Member of the Maryland Senate from the Carroll County district
- In office 1876–1880
- Preceded by: John K. Longwell
- Succeeded by: Henry Vanderford

Personal details
- Born: July 9, 1843 Providence, Rhode Island, U.S.
- Died: January 31, 1898 (aged 54) Myrtle Point, St. Mary's County, Maryland, U.S.
- Resting place: Green Mount Cemetery
- Party: Democratic
- Spouse: Mary Cornelia Read Carroll ​ ​(m. 1866)​
- Children: 5
- Education: Harvard Law School
- Alma mater: Lycée Saint-Louis
- Occupation: Politician; lawyer; farmer;

= James Fenner Lee =

American politician (1843–1898)

James Fenner Lee (July 9, 1843 – January 31, 1898) was an American politician from Maryland. He served as a member of the Maryland Senate, representing Carroll County from 1876 to 1880.

==Early life==
James Fenner Lee was born on July 9, 1843, in Providence, Rhode Island, to Sarah F. (née Mallett) and Stephen S. Lee. Shortly after his birth, the family moved to Baltimore, Maryland. He was educated in Baltimore and attended a school in Switzerland. He graduated from the Lycée Saint-Louis in Paris. He returned to Baltimore and was a law student in the office of Brown & Brune. He attended Harvard Law School for a term and then was admitted to the bar.

==Career==
After his marriage, Lee was gifted a land and a farm in Carroll County by his parents. He published the Maryland Digest with his friend Jacob I. Cohen.

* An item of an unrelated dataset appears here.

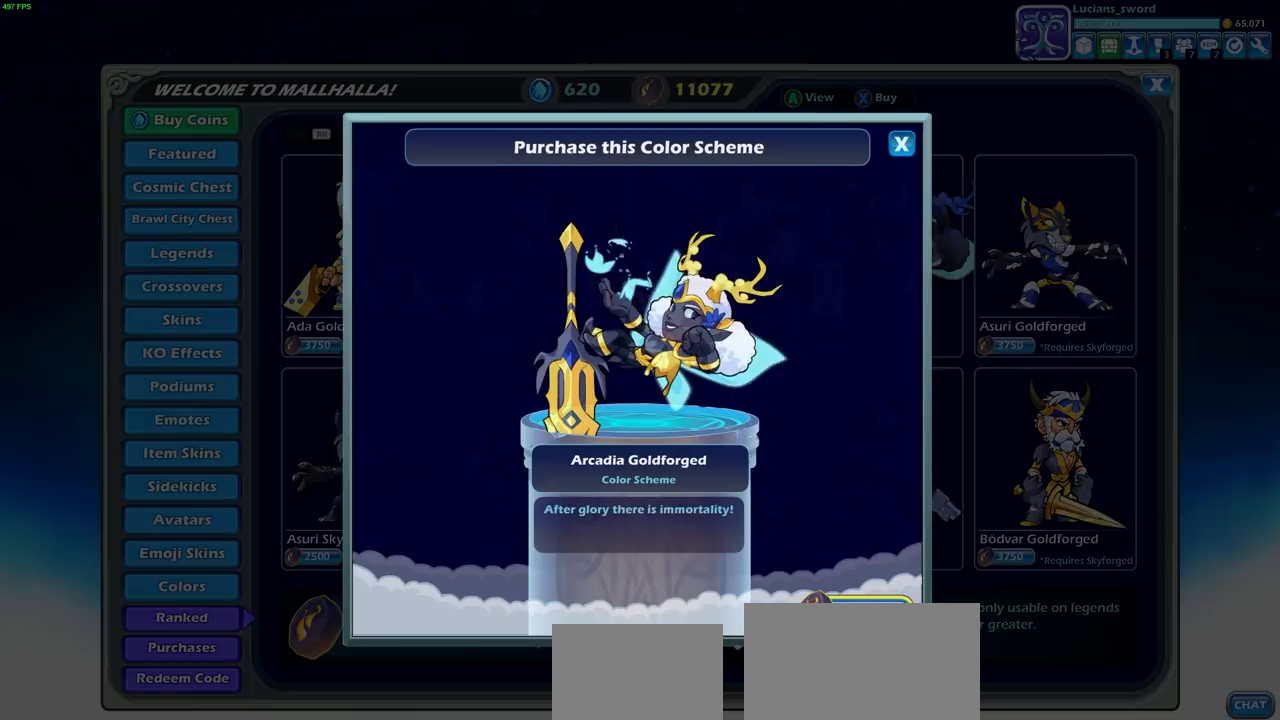
{"buttons": [], "left_stick": "center", "right_stick": "center", "events": []}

Lee was a Democrat. He was appointed by Governor James Black Groome as one of his aide-de-camps and was given the rank of colonel. He served as a member of the Maryland Senate, representing Carroll County from 1876 to 1880. He served as president pro tempore in his last term. He was chairman of the joint committee on printing. During his tenure, he helped endow 26 scholarships for the Western Maryland College. Afterward, he moved to Baltimore County and was appointed as Secretary of Legation, an envoy to the court in Vienna, Austria. He was the first envoy of the United States to the republic of Brazil. After serving in the role for eighteen months, he returned to his home in St. Mary's County in 1895.

==Personal life==
On June 25, 1866, Lee married Mary Cornelia (née Read) Carroll, widow of Albert Carroll, daughter of William George Read and granddaughter of John Eager Howard. They had five children, Arthur Fenner, James Fenner Jr., Sarah J., Stephen Howard and Sophia Howard.

Lee died on January 31, 1898, at his home in Myrtle Point, St. Mary's County. He was buried at Green Mount Cemetery in Baltimore.